§ **Assigned task 1**:
Reproduce word for word everything in the text on personal-data removal from "A working example" down to "DE89370400440532013000 and the failed payment.".
§ **Assigned task 2**:
In the text on personal-data removal, what technique handles the free-text names, locations and organizations that regex cannot catch?
§ **Assigned task 3**:
According to the text on personal-data removal, why does the strip strategy cost the model capability?

§ **Provided text**:
Three strategies, ranked

Most "remove the personal data" decisions fall into one of three patterns. Each has a different tradeoff between recall, capability, and integration cost.

1. Strip

Delete every recognized identifier. The model gets the cleanest prompt and the fewest hooks back to a real person. The downside is capability loss: the model can no longer answer "draft a reply to the customer" because it does not know which customer.

Best for: classification, sentiment analysis, summarization of non-identifying content.

2. Mask with deterministic placeholders

Replace each value with a typed token like EMAIL_1 or PERSON_2. The model can still tell which entity is which inside a single prompt, and your application can rehydrate the response with the real values.

Best for: chat, drafting, support automation, anywhere the response needs to feel personal.

3. Hash or tokenize

Replace values with stable hashes that survive across requests. This is useful when you need cross-request identity (e.g. for analytics) but it introduces a persistence problem: anything stable is eventually linkable.

Best for: aggregate analysis, not real-time chat. Privian deliberately does not do this in the gateway — see Zero retention.

What good detection looks like

Detection is the hard part. A serious implementation usually combines:

Regex for structured data — emails, phone numbers, IBANs, credit cards (with Luhn checks), known secret patterns.
NER (named entity recognition) for free-text names, locations and organizations that regex cannot catch.
Validators to reduce false positives — a Luhn-valid 16-digit number is much more likely to be a card.
A fallback path for ambiguous cases so the system fails closed.

A working example

# Before: prompt that exposes a customer
Summarize the email from jane@example.com about IBAN
DE89370400440532013000 and the failed payment.

# After: masked by the gateway, sent to the provider
Summarize the email from EMAIL_1 about IBAN
IBAN_1 and the failed payment.

# Response from the provider (still uses tokens)

§ **Records shown**:
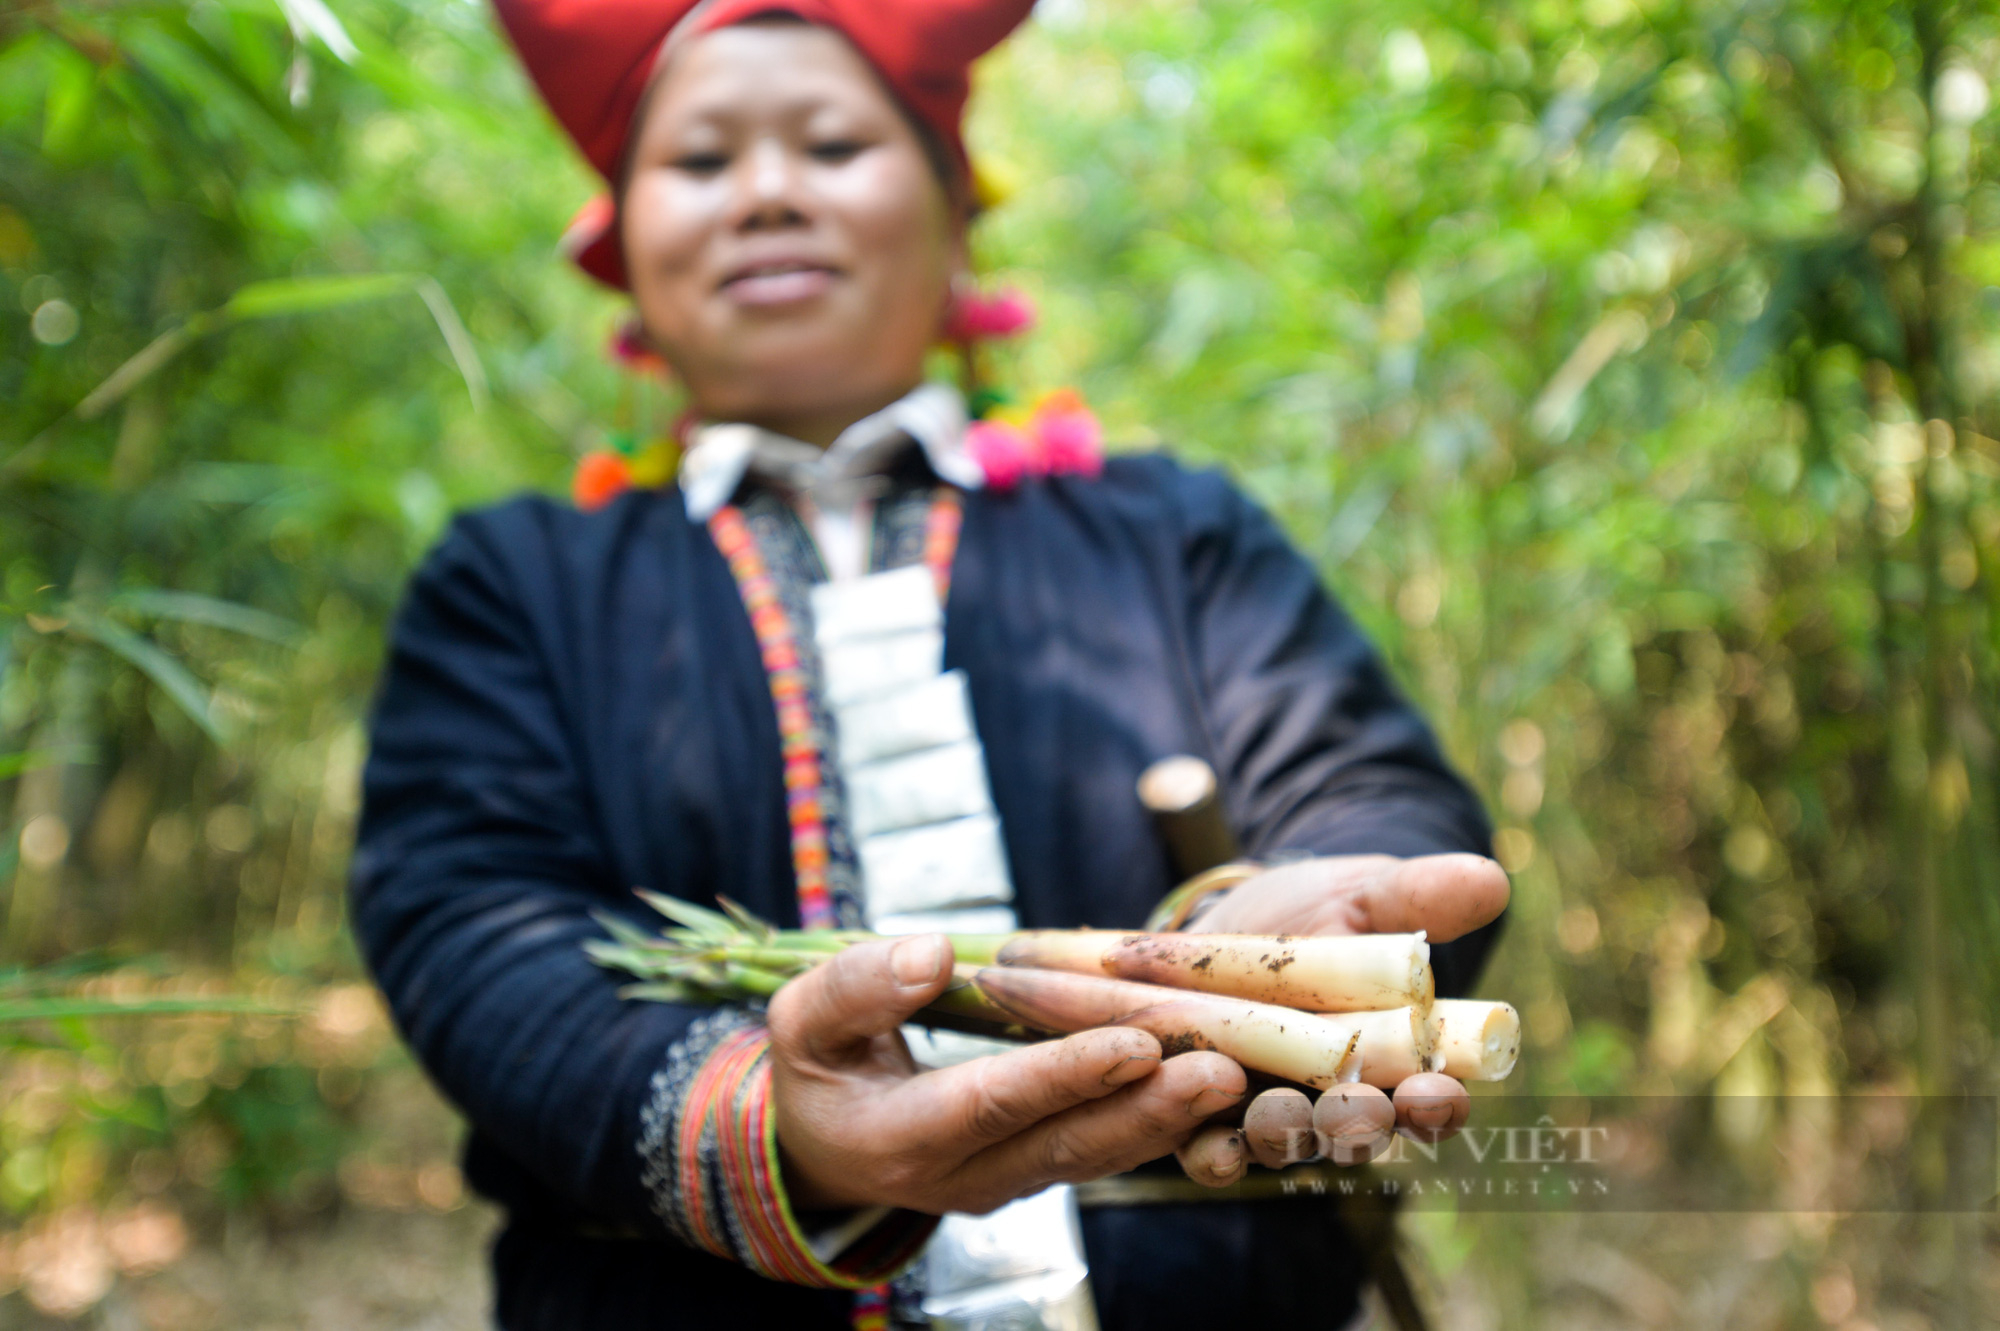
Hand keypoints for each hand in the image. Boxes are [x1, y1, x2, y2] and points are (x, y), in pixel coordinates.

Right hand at [768, 933, 1246, 1214]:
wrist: (821, 1145)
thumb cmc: (813, 1068)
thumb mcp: (802, 1021)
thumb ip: (859, 987)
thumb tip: (931, 952)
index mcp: (900, 1140)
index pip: (992, 1105)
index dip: (1064, 1074)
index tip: (1132, 1043)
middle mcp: (961, 1179)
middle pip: (1066, 1144)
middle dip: (1146, 1107)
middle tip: (1220, 1069)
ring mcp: (1005, 1185)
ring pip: (1097, 1156)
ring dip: (1169, 1120)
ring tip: (1235, 1077)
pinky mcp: (1036, 1173)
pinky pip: (1104, 1153)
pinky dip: (1160, 1127)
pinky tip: (1214, 1095)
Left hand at [1175, 852, 1508, 1184]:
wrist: (1211, 922)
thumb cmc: (1303, 914)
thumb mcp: (1358, 897)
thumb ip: (1418, 898)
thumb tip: (1494, 880)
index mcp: (1393, 1061)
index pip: (1430, 1101)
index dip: (1437, 1105)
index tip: (1435, 1091)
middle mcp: (1335, 1103)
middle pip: (1356, 1133)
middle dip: (1358, 1125)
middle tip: (1358, 1108)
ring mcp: (1267, 1114)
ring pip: (1283, 1143)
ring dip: (1282, 1134)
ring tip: (1279, 1111)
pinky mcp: (1203, 1116)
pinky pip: (1207, 1151)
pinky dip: (1210, 1153)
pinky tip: (1210, 1145)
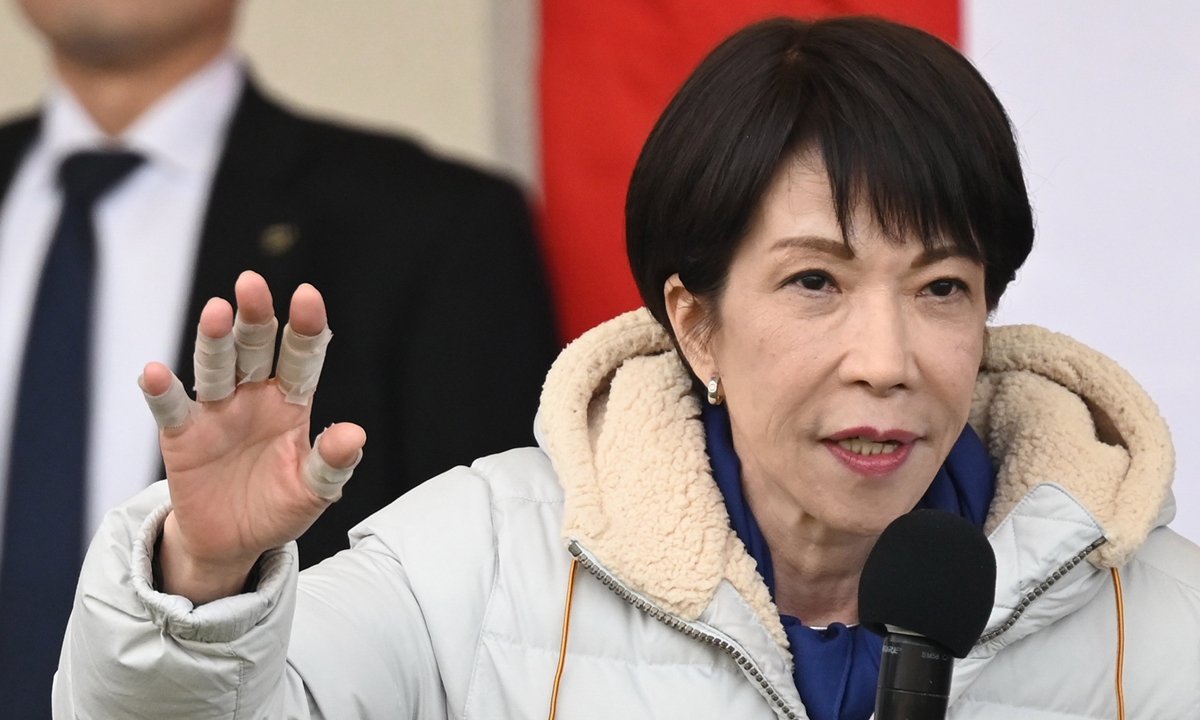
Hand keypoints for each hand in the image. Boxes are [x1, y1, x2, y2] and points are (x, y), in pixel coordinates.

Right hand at [140, 271, 364, 603]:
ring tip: (217, 312)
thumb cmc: (279, 506)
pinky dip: (162, 392)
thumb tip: (355, 434)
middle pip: (254, 348)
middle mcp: (253, 396)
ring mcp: (216, 412)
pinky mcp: (182, 436)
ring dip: (215, 340)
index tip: (308, 296)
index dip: (305, 327)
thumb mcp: (313, 490)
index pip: (300, 357)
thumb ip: (331, 463)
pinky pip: (172, 410)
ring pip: (215, 368)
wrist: (233, 542)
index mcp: (291, 401)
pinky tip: (155, 373)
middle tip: (252, 283)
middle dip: (255, 317)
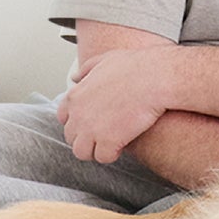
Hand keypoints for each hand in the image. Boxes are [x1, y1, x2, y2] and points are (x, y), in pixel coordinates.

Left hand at [58, 47, 177, 162]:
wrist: (155, 78)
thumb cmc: (136, 67)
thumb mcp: (105, 60)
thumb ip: (87, 69)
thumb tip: (76, 77)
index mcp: (75, 96)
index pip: (63, 118)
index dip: (78, 122)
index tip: (91, 122)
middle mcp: (78, 115)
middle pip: (72, 137)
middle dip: (86, 138)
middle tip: (104, 134)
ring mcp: (91, 130)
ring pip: (82, 152)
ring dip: (95, 150)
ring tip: (111, 145)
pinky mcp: (108, 142)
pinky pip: (103, 157)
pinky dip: (112, 154)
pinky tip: (122, 146)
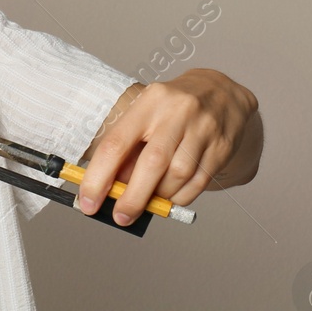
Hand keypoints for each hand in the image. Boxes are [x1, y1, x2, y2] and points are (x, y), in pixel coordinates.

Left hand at [77, 69, 258, 226]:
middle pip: (152, 163)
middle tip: (121, 217)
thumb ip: (129, 150)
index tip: (89, 202)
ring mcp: (204, 129)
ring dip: (159, 196)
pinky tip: (171, 195)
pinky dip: (180, 197)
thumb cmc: (172, 110)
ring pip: (178, 176)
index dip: (99, 177)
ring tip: (151, 198)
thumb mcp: (145, 116)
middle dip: (132, 197)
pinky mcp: (222, 147)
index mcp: (149, 102)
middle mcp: (177, 113)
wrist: (222, 93)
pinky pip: (199, 183)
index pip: (117, 143)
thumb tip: (111, 190)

§ **Exercise result 1**:
A working example

# Before: prompt that exposes a customer
Summarize the email from jane@example.com about IBAN
DE89370400440532013000 and the failed payment.

§ **Exercise result 2**:
NER (named entity recognition).

§ **Exercise result 3**:
Stripping deletes every recognized identifier, so the model no longer knows who the prompt concerns. It cannot handle a request like "draft a reply to the customer" because it does not know which customer.